Today’s Solutions: July 01, 2026

Deaths linked to air pollution in London fell an estimated 40 percent between 2019 and 2024, according to a new Imperial College London study. That’s the good news. The more complicated part: the same research revised the original death estimates sharply upward, because it turns out the science had been underestimating how badly pollution was hurting people.

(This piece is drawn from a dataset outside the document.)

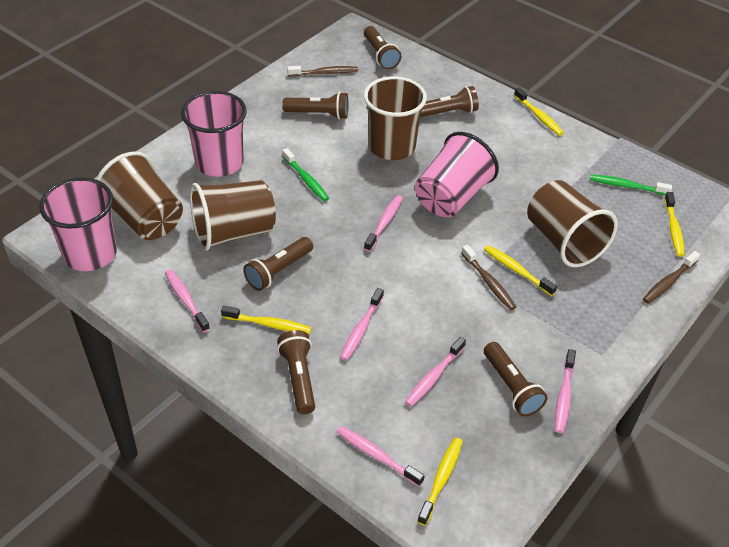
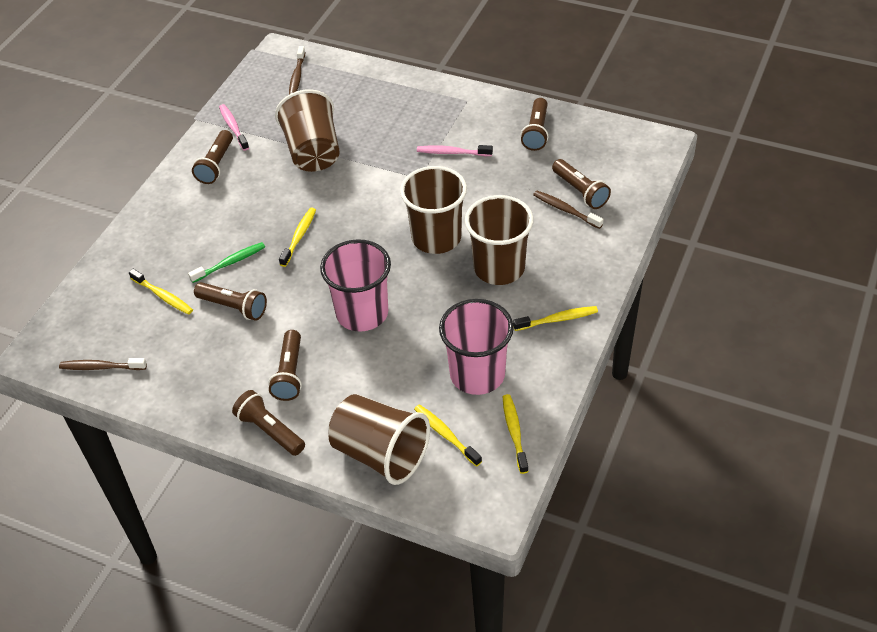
green toothbrush: [282,148,329,201] [590,175,672,195] = 2 -> [188,242,265,283] = 1
pink cup: [39,177,117,271] [181,91,247,177] [415,132,499,218] = 3 -> [320,239,391,332] [439,299,514,395] = 2
pink toothbrush: [165,269,210,332] [337,426,424,487] [340,288,384,361] [364,195,403,252] [405,337,466,407] [555,349,576,433] = 6 -> [219,104,249,151] [417,145,493,156] = 2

Earlier models put roughly 4,000 premature deaths down to air pollution in London in 2019. Stronger evidence linking air quality to heart disease, dementia, and diabetes has pushed that figure to between 6,400 and 8,000. By 2024 it had come down to between 3,800 and 5,100. Progress against a worse starting point than anyone calculated.

Two findings, one clear message

Dr. David Dajnak of the Imperial Environmental Research Group was direct about what the numbers show: London’s air quality has improved substantially since 2019, and pollution “remains a serious public health risk” despite that. Nitrogen dioxide fell 41 percent across the city over five years. Fine particulate pollution dropped 28 percent. Those numbers don’t happen by accident; they follow a decade of deliberate changes to how vehicles are allowed to operate in the city.

How the ULEZ changed the equation

The Ultra-Low Emission Zone launched in central London in 2019 and expanded to inner boroughs in 2021. Vehicles that don’t meet emission standards, diesel cars from before 2015 or petrol from before 2004, pay £12.50 (about $16) a day to drive in. About 97 percent of vehicles in the zone are now compliant.

In 2023, Mayor Sadiq Khan pushed the ULEZ out to cover all of London, against significant local opposition. A study for the Greater London Authority found roadside nitrogen dioxide was 27 percent lower than it would have been without the scheme. Khan called the Imperial findings “overwhelming and unarguable” evidence that bold policy had “reduced pollution, improved public health and saved lives.”

Where the problem persists

The boroughs with the highest ratios of pollution-related deaths in 2024 were Bexley, Havering, and Sutton, all in outer London and all newly inside the expanded ULEZ. The city has also put £2.7 million (about $3.4 million) into indoor air filters for 200 primary schools and grown its zero-emission bus fleet from 30 to over 3,000 in the past decade.

Professor Stephen Holgate of the Royal College of Physicians said the scale of improvement was “so encouraging,” a reminder that sustained policy can produce “real, measurable benefits.” But Jemima Hartshorn of Mums for Lungs pointed out that more than 100,000 children were still hospitalized for breathing problems in London in 2024. “Other cities and regions are still more polluted,” she said. “Londoners need more action, and so does the rest of the country.”